--- PROBLEM STATEMENT ---
From the records below, print exactly the lines starting at the one containing "waste bin: present" and ending at the one containing "side table: present [504,824,769,1017]", ends included, and nothing else.
START GIVEN DATA
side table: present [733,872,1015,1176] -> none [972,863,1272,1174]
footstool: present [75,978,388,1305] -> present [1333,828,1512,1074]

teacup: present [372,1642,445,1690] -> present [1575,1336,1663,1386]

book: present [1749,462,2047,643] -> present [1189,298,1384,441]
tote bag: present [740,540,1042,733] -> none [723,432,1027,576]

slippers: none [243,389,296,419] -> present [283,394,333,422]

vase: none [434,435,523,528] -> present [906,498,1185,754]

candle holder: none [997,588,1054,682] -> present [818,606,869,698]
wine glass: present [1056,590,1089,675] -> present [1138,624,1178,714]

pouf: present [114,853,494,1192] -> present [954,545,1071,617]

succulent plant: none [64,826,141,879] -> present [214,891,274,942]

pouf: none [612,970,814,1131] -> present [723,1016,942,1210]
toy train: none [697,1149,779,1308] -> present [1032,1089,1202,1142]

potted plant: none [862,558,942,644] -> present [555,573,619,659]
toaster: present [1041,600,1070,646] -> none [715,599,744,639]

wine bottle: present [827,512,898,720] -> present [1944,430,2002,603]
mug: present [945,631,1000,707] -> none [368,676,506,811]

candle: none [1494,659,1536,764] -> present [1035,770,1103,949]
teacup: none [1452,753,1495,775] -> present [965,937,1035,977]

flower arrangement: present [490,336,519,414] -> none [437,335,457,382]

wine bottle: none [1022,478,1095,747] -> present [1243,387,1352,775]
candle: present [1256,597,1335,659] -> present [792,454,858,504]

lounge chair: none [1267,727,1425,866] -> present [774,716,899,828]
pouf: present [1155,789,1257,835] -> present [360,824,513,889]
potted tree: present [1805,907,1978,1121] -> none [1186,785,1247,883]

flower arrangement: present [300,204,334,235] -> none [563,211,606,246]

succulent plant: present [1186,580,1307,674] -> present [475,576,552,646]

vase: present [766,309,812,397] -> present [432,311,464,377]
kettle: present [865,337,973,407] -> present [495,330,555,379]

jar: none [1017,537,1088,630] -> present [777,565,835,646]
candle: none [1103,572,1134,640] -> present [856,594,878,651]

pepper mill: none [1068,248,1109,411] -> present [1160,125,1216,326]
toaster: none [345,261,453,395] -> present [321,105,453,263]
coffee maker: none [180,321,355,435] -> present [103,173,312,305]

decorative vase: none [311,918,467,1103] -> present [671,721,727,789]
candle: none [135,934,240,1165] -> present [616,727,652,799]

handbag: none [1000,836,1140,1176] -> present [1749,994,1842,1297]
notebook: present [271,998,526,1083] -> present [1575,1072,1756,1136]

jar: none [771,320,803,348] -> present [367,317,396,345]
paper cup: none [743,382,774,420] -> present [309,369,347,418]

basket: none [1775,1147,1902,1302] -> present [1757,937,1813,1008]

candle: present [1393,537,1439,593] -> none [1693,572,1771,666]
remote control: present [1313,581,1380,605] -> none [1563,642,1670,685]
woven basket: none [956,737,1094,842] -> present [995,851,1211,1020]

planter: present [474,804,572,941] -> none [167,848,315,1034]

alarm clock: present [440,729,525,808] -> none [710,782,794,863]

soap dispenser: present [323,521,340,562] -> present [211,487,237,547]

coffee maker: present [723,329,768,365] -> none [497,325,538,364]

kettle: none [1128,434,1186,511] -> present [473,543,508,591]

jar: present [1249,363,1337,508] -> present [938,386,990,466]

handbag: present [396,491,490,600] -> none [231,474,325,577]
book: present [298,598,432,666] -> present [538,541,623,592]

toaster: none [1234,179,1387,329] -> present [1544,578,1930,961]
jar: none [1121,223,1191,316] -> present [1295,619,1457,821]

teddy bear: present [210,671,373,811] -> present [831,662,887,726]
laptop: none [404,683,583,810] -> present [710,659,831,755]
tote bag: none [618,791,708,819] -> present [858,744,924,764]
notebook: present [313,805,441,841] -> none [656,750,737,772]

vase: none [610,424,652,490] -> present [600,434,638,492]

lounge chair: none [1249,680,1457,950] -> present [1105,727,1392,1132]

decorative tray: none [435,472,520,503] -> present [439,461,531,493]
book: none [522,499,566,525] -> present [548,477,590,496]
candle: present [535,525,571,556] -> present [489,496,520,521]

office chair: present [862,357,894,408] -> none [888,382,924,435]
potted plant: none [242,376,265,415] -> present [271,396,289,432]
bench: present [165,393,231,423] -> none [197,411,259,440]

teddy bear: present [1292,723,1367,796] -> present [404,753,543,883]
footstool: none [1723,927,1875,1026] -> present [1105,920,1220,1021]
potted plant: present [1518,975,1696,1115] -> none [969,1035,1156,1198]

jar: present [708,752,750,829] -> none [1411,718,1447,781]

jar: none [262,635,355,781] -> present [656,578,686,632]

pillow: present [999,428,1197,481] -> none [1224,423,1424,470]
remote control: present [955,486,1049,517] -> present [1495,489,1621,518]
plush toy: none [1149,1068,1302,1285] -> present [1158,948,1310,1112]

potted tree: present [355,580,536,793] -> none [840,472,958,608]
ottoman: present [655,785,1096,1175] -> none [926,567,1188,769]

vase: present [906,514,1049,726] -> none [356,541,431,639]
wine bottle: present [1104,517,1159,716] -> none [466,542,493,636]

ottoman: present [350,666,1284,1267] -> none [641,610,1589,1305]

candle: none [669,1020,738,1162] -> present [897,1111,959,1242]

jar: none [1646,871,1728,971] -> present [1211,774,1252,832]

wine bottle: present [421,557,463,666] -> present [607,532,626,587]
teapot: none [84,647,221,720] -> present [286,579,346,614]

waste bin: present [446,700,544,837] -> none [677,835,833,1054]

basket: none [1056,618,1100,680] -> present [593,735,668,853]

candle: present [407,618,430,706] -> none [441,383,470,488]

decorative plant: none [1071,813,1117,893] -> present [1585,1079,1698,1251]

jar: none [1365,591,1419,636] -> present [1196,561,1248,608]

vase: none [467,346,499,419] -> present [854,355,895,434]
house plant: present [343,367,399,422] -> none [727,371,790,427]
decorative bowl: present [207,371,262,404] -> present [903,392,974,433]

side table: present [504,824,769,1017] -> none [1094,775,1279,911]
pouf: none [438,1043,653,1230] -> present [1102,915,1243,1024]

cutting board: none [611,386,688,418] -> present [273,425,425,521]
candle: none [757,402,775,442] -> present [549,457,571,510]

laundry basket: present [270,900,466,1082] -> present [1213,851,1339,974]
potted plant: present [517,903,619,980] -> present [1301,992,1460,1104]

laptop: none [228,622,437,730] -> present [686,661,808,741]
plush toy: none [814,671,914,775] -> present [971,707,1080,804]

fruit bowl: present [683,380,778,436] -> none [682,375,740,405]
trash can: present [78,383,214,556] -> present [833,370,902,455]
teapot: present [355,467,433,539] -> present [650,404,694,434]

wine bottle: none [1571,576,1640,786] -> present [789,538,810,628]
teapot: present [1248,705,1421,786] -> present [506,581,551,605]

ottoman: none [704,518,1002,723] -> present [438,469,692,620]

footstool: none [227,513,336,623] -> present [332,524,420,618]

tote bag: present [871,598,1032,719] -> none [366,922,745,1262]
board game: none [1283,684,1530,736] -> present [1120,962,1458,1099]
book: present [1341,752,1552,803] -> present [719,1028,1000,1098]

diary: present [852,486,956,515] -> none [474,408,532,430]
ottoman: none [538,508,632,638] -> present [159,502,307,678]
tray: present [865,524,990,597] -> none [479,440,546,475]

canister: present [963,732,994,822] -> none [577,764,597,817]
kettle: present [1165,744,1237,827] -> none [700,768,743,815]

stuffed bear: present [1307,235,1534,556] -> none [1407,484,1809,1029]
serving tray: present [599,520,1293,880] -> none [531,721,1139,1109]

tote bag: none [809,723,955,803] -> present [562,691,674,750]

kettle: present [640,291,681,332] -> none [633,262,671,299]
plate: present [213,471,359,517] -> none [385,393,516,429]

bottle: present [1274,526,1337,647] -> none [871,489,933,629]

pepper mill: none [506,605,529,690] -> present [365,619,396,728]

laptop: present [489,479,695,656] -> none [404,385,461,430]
END GIVEN DATA
--- SOLUTION FOR THIS EXERCISE ---
waste bin: present [446,700,544,837] -> none [677,835,833,1054]

basket: none [1056,618,1100,680] -> present [593,735,668,853]

candle: present [407,618,430,706] -> none [441,383,470,488]

decorative plant: none [1071,813,1117,893] -> present [1585,1079,1698,1251]

jar: none [1365,591,1419,636] -> present [1196,561,1248,608]

vase: none [467,346,499,419] -> present [854,355,895,434]
house plant: present [343,367,399,422] -> none [727,371,790,427]
decorative bowl: present [207,371,262,404] -> present [903,392,974,433]

side table: present [504,824,769,1017] -> none [1094,775,1279,911]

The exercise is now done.